__WHAT THE TASK REQUIRES__: Print the listing below a second time, exactly, and omit its images.
[Start of Attachment]
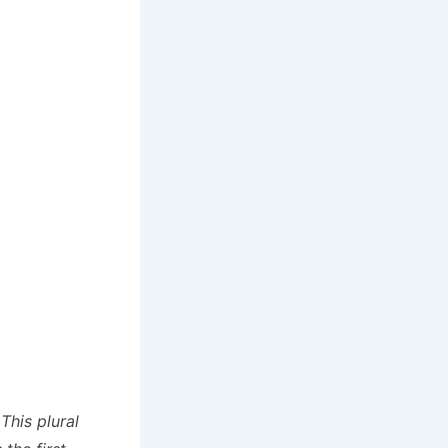
This plural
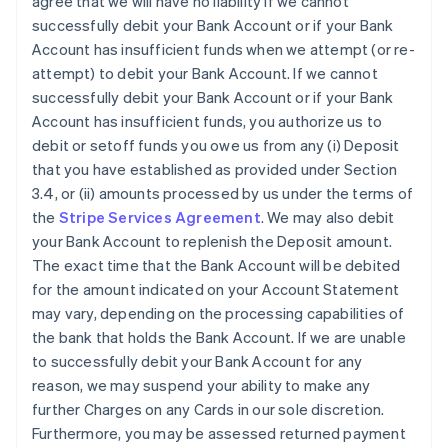
agree that we will have no liability if we cannot
successfully debit your Bank Account or if your Bank
Account has insufficient funds when we attempt (or re-
attempt) to debit your Bank Account. If we cannot
successfully debit your Bank Account or if your Bank
Account has insufficient funds, you authorize us to
debit or setoff funds you owe us from any (i) Deposit
that you have established as provided under Section
3.4, or (ii) amounts processed by us under the terms of
the
Stripe Services Agreement
. We may also debit
your Bank Account to replenish the Deposit amount.
The exact time that the Bank Account will be debited
for the amount indicated on your Account Statement
may vary, depending on the processing capabilities of
the bank that holds the Bank Account. If we are unable
to successfully debit your Bank Account for any
reason, we may suspend your ability to make any
further Charges on any Cards in our sole discretion.
Furthermore, you may be assessed returned payment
[End of Attachment]
__RESPONSE TO THIS TASK__:
This plural
agree that we will have no liability if we cannot
successfully debit your Bank Account or if your Bank
Account has insufficient funds when we attempt (or re-
attempt) to debit your Bank Account. If we cannot
successfully debit your Bank Account or if your Bank
Account has insufficient funds, you authorize us to
debit or setoff funds you owe us from any (i) Deposit
that you have established as provided under Section
3.4, or (ii) amounts processed by us under the terms of
the
Stripe Services Agreement
. We may also debit
your Bank Account to replenish the Deposit amount.
The exact time that the Bank Account will be debited
for the amount indicated on your Account Statement
may vary, depending on the processing capabilities of
the bank that holds the Bank Account. If we are unable
to successfully debit your Bank Account for any
reason, we may suspend your ability to make any
further Charges on any Cards in our sole discretion.
Furthermore, you may be assessed returned payment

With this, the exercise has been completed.